Schwere Vorhänge schieben sich seitwärts. Staubpartikel tanzen in der bunten Hitze der Scheinwerfer. Leichte Lederschläppchen hinterlassen hauchfeine, kurvige Spuren auf dem Tanzboden.
Fünf Sekunden Stille, Verharren in der ersten Position, das Herz klopft laut.
Dann setzt die Musik ein, die ersten Takte schwingen durch den Raum, die erste Bewegung geschieht wie von selbst. Die Schritte, eigentlich längst Routine.
Eine Arabesque, ein Chassé, eine Pirouette .
Und Freeze.
Ich blicke nur kurze Zeit direkt in einen Spot. Die schwachen Lichter aus dem Zuschauerraum flirren. Stoff raschelt. Leises Stimmengemurmel hinter der Musik.
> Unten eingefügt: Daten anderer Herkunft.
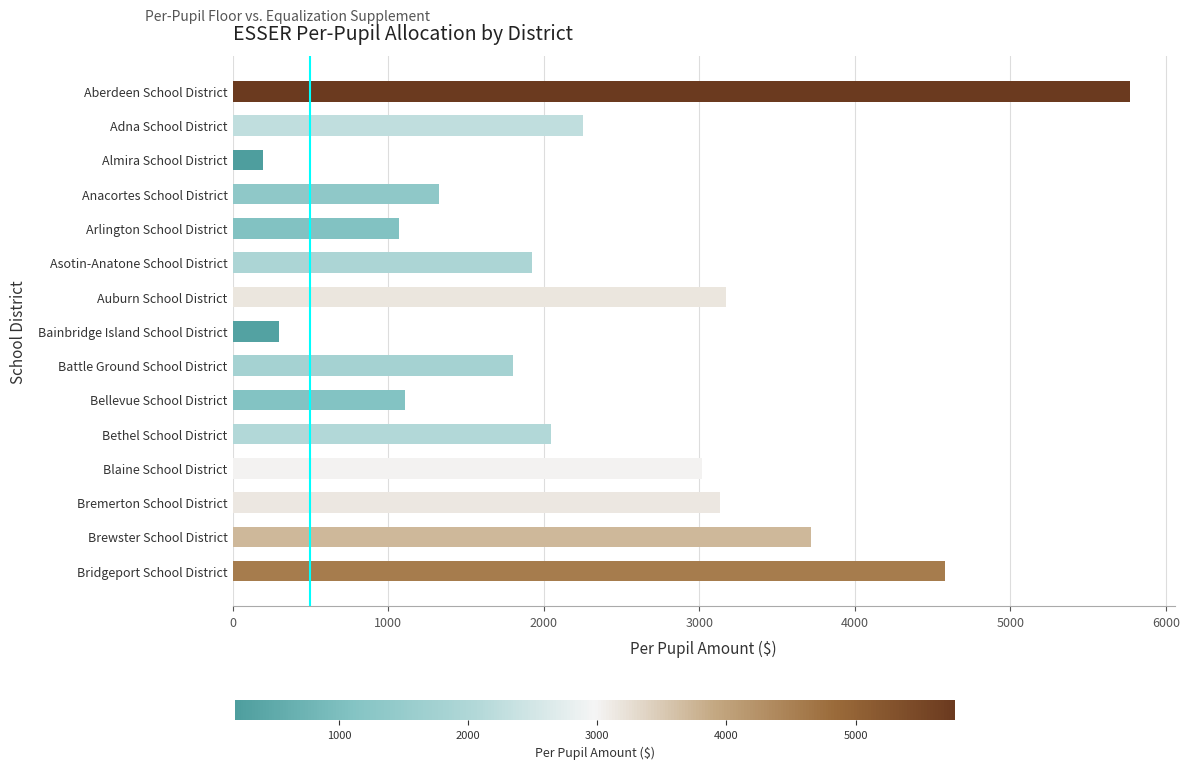

Which category has the lowest value across all series?

Almira School District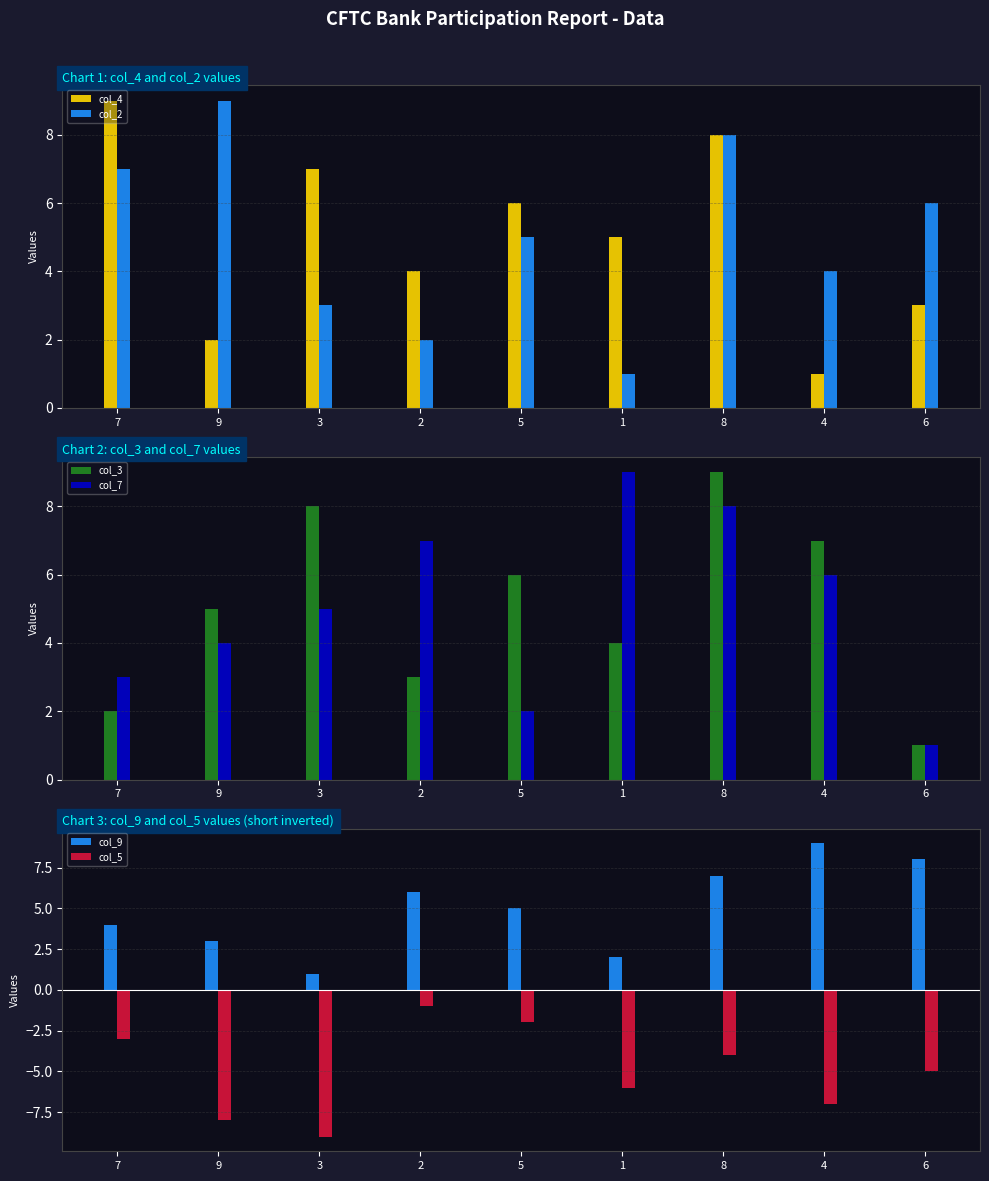

What is the sum of all col_5 values?

-45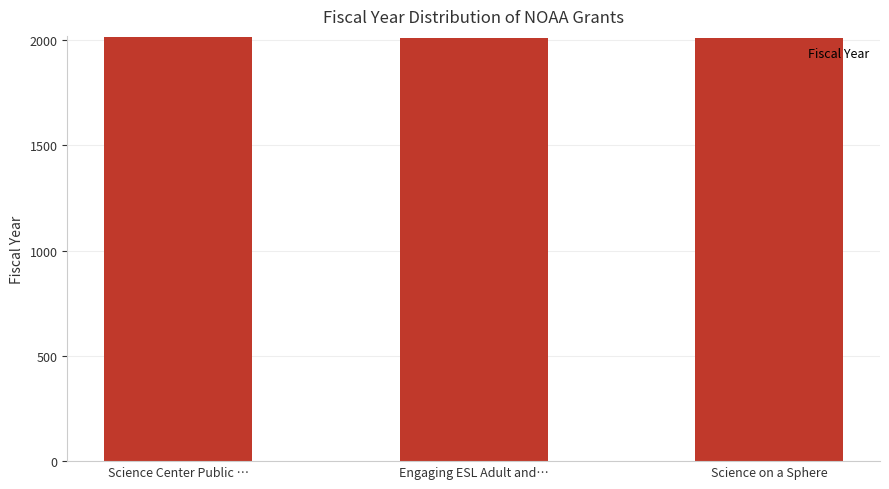

What is the label of the 2nd bar from the right?

Engaging ESL Adult and…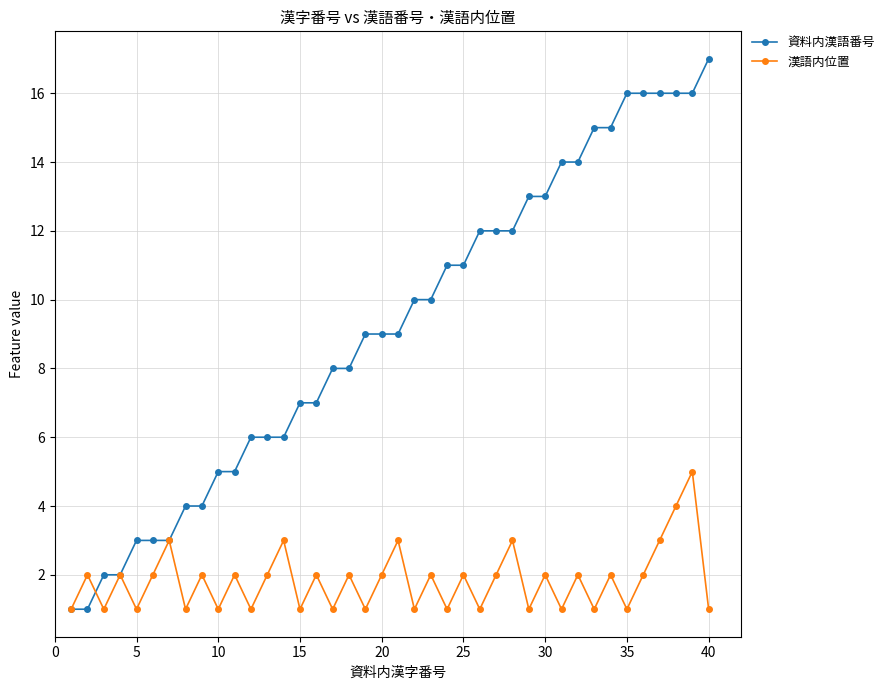

Which series has the widest spread of values?

資料内漢語番号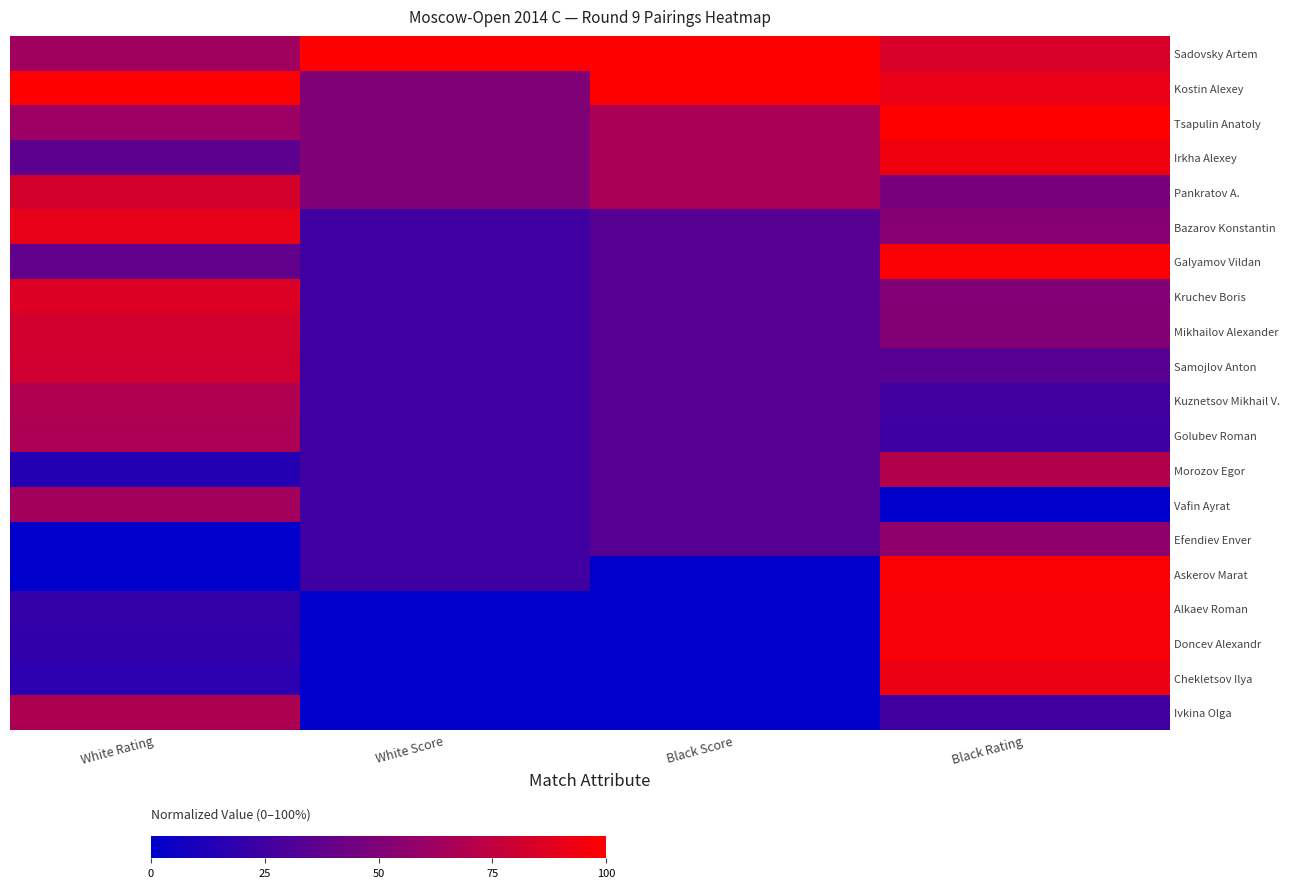

What is the spread (max minus min) of values at Black Score?

100.0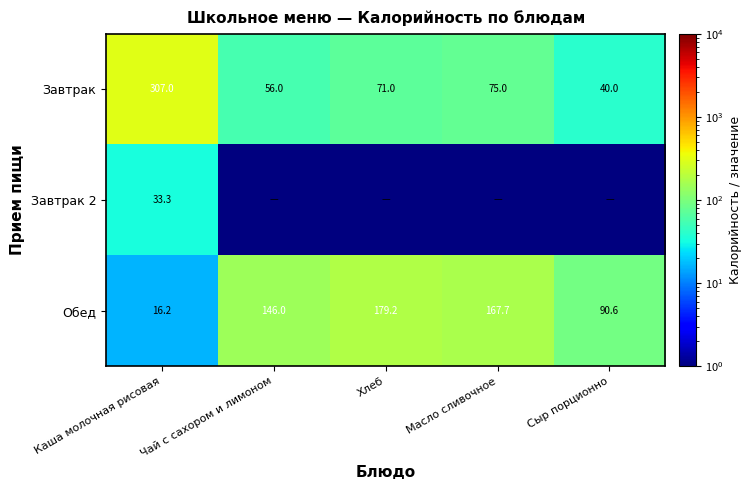

What is the sum of all Обед values?

599.7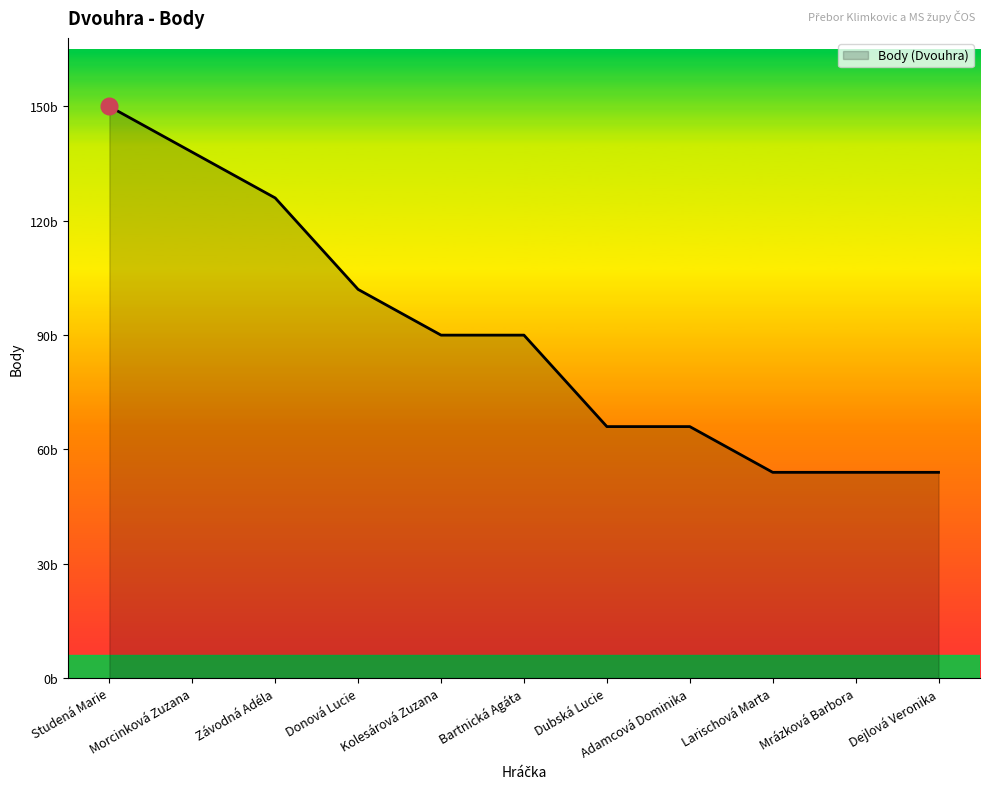

What is the label of the 5th point from the left?

Kolesárová Zuzana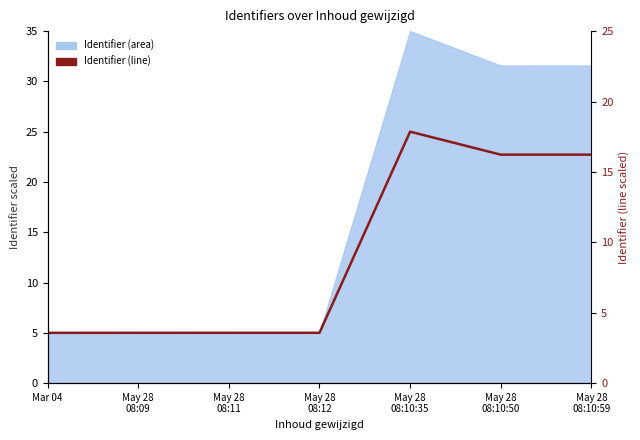

How many values exceed 5?

6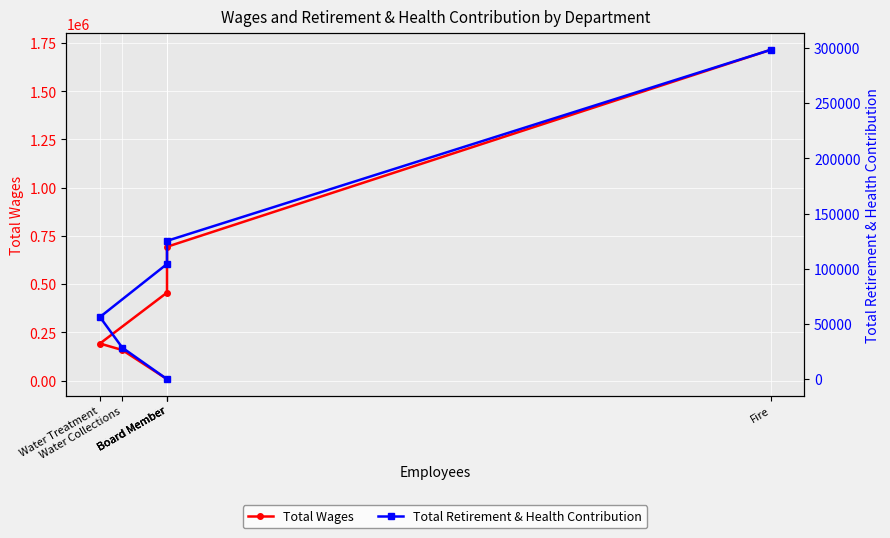

Which series has the largest range (max minus min)?

Total Wages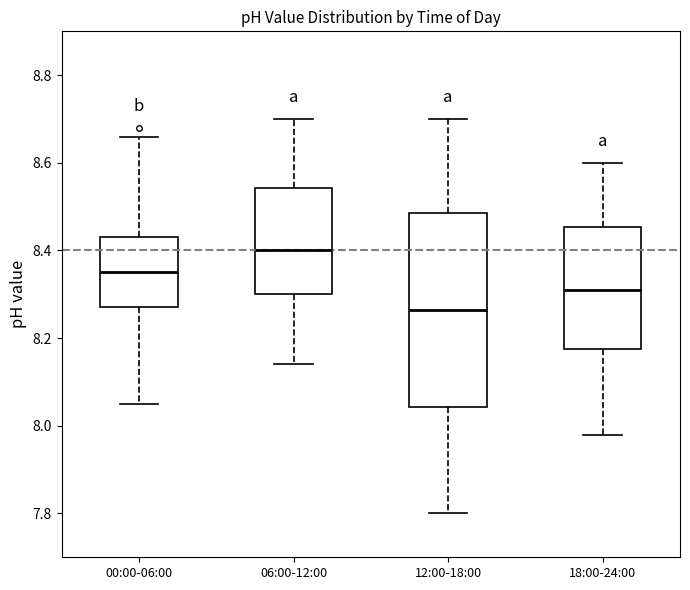

Comparing the boxes themselves (not the whiskers), which one is the tallest?

12:00-18:00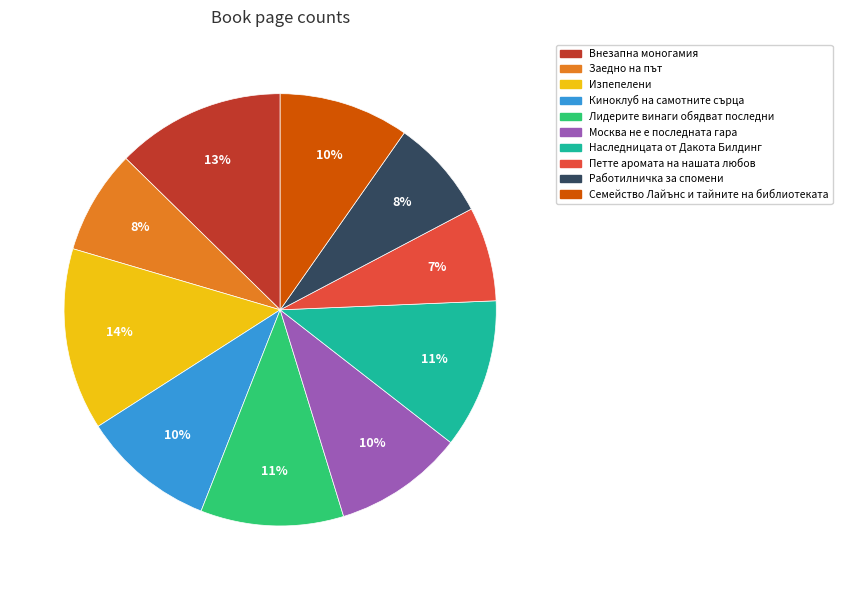

How many segments does this pie chart have?

10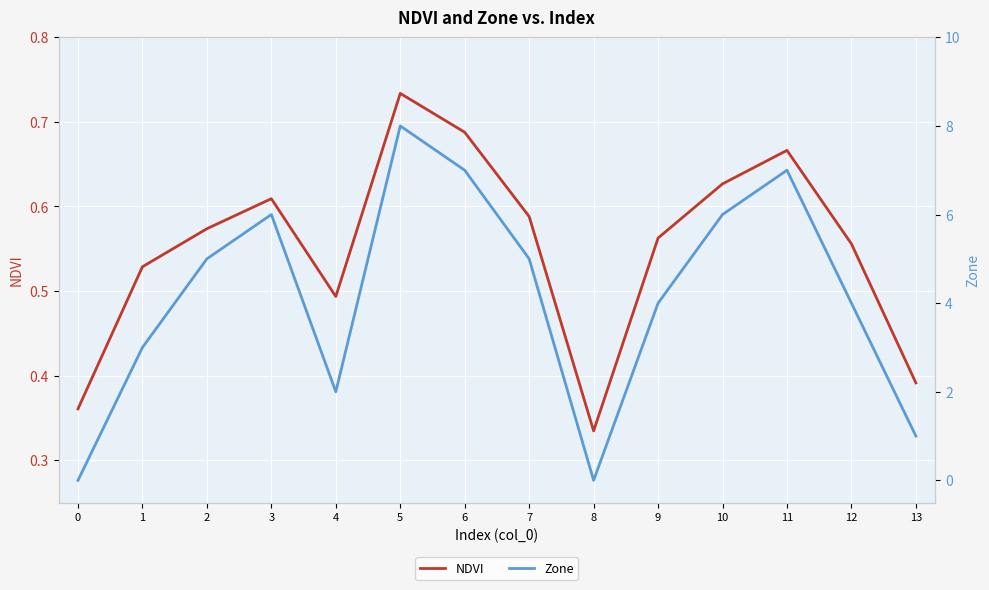

What is the average value of the Zone series?

4.1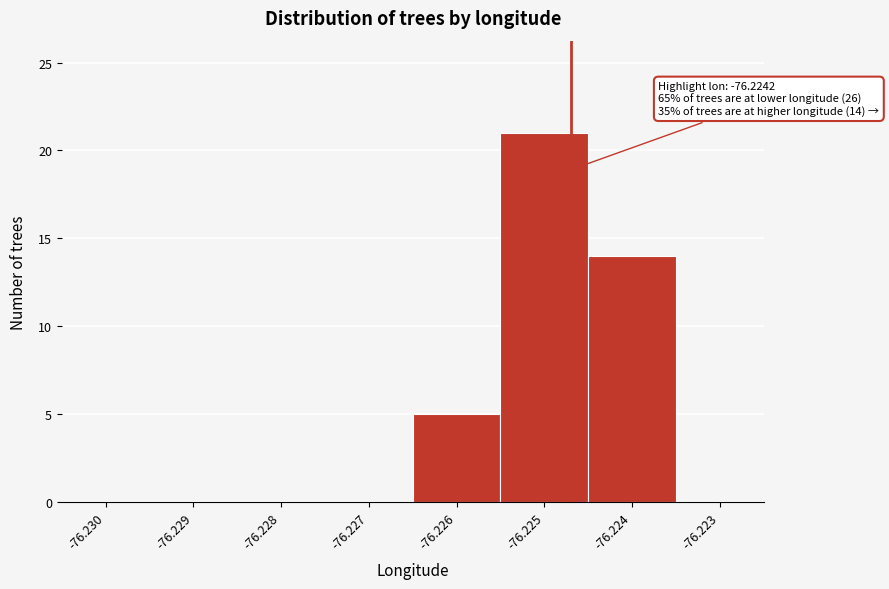

Reading left to right, list all the values displayed in this chart.

-76.230=0	-76.229=0	-76.228=0	-76.227=0	-76.226=5	-76.225=21	-76.224=14	-76.223=0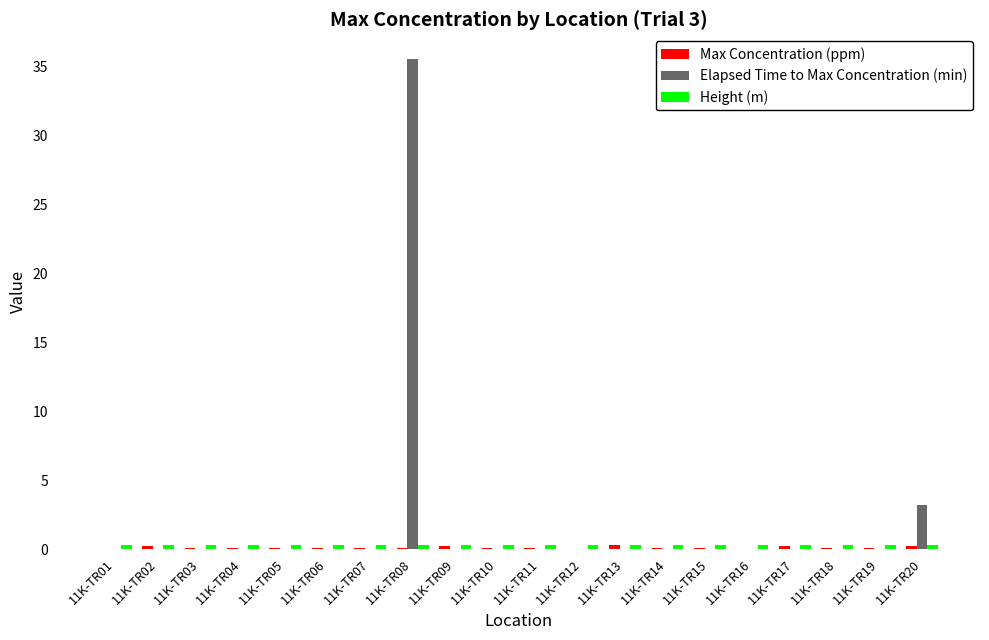

Which series has the largest total across all categories?

Elapsed Time to Max Concentration (min)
In meinem Kopf zuckt wie ein Blitz ein Gedanke auf.
"Was, wenn ich es verkacke?"
...
...
...
...
...
Schon kribbelt der Fuß, der gerade zum Piqué ansetzen will. Schon steigt die Hitze von meinem Bauch in den Kopf. Schon senkt sich der Nebel vor meine Augen. Das Herz hält sich nicht mehr an den Takt, den die Musik vorgibt.
Die Panik ist mit auf die Bühne gekrochen, hat sich in der Ecke hinter dem Vorhang im Dunkeln gehalten und gleitet nun wie eine Schlange zu mir in die Mitte der Bühne, bereit, sich um meine Knöchel zu winden und mich vor aller Augen zu Fall zu bringen.
Dort würde ich dann liegen, auf den Brettern, die für manche die Welt bedeuten, wie ein gefallener Vogel mit zerzausten Federn, das Gesicht im Staub. Grotesk und exponiert, dem Spott preis gegeben. Oder aber das, was mich hier auf der Bühne heimsucht, ist sogar der Tod. Ich erwarte ihn immer, in Momenten der Angst halluziniere ich immer von ihm. Sehe ihn lauern, sehe ihn lachen, bereit mich herauszureißen aus dem Leben, das ich so liebe. Irgendwann lässt der Sensenmann den Mantel fallen und zum Vorschein kommt einmal mehr nur die Fratze der Panik, das Gesicht der unbegründeten Angst. Die mich seit vielen Jahren immer wieder befällt. Aber auch immer wieder geht. Darauf ist Verlass.
Doch auch wenn die Angst kein Todfeind ist, so ist sie doch ein Spielverderber.
Der Kampf muss gekämpft werden. In Sekunden, hier auf der Bühne vor den Zuschauern.
"Entspanne dich. Genieße. Sieh dich um, was geschieht? Beschreib es!" rufe ich mich in Gedanken.
Musik. Licht. Tanzender Staub. Das Gefühl des harten Holzbodens unter der dünnen Ledersohle. Luft, die ich mit meinen Armen aufwirbele, die um meine gestreckten Finger herumfließt, meine Haare fliegen lässt. Schweiß, der auf meinem Gesicht glitzert.
"Lächle! Lächle!"
Ein Lächeln, blitzende Augen, eine stolze Arabesque. Schlussposition.
Der Vorhang fällt und ich bin nicht gestürzt. Ich renne den anderen Mädchen in die Umkleide hinterher zum Kostümwechsel. Sie haben getanzt, ich habe gekämpft.
Doch niemand hat es bemerkt und das ist ein stiller Sieg.